The hour-long meeting with Albright focused on how the commission could channel U.S. assistance _ the Clinton administration is pledging $900 million over the next five years _ and promoting business, cultural and scientific ties, James P. Rubin, the State Department spokesman said.

``It was an initial meeting, and we discussed how to organize this process,″ Rubin said. A follow-up meeting is planned early next year, he said.

Meanwhile, The American Committee for Shaare Zedek Medical Center in Jerusalem, which treats Palestinians often free of charge, called on the administration to increase its relief package by providing for health care for the Palestinians.

``To help the Palestinians in their quest for independence, the United States must help Palestinians care for themselves,″ Dr. Stuart Tauber, the executive director, said in a statement.

In his Capitol Hill talks, Arafat said he discussed ``all the problems″ facing the Israeli-Palestinian negotiations and possible solutions.

Livingston emerged from his first meeting with the Palestinian leader with a clearer ``understanding of the complexity of the issues,″ according to his spokesman Mark Corallo.

Arafat also scheduled a meeting with CIA director George Tenet. Tenet played a central though low-profile role in Israeli-Palestinian peace negotiations that resulted in the Wye agreement last October. The CIA is ensuring the implementation of the accord.

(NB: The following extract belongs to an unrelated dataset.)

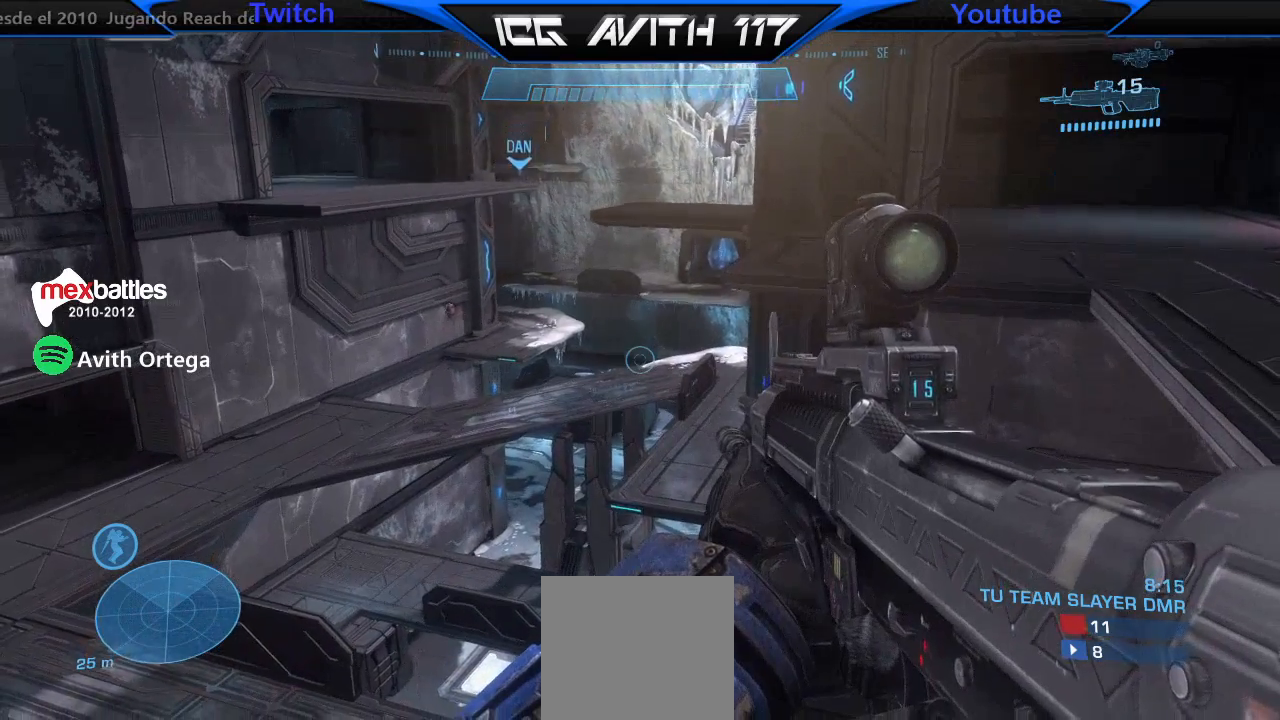
{"buttons": [], "left_stick": "center", "right_stick": "left", "events": [[133, "R1", "down"], [300, "R1", "up"], [433, "right_stick", "left"]]}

Arafat returns home with pledges of more than $3 billion from 43 nations made Monday at the end of a one-day donors conference. The assistance is to be used for water projects, road-building, the construction of a Palestinian airport and seaport and for industrial zones.

The United States intends to increase its contribution by adding $400 million to the $100 million a year it plans to donate over the next five years. The United States has contributed $500 million since 1993. Any U.S. increase would be subject to congressional approval.

Rep. Benjamin Gilman, R-N.Y., expressed concern about how the additional aid will be funded and said the United States should retain control of disbursements rather than give the funds directly to the Palestinian Authority.

``The administration should not seek to reduce funding for other programs in the Middle East to accommodate this initiative,″ said Gilman in a statement.

The meeting of the U.S.-Palestinian Joint Commission was part of an effort to strengthen ties between the United States and the Palestinian Authority, Rubin said.

It ``is part of the way in which we build our relationship with the Palestinians,″ he said.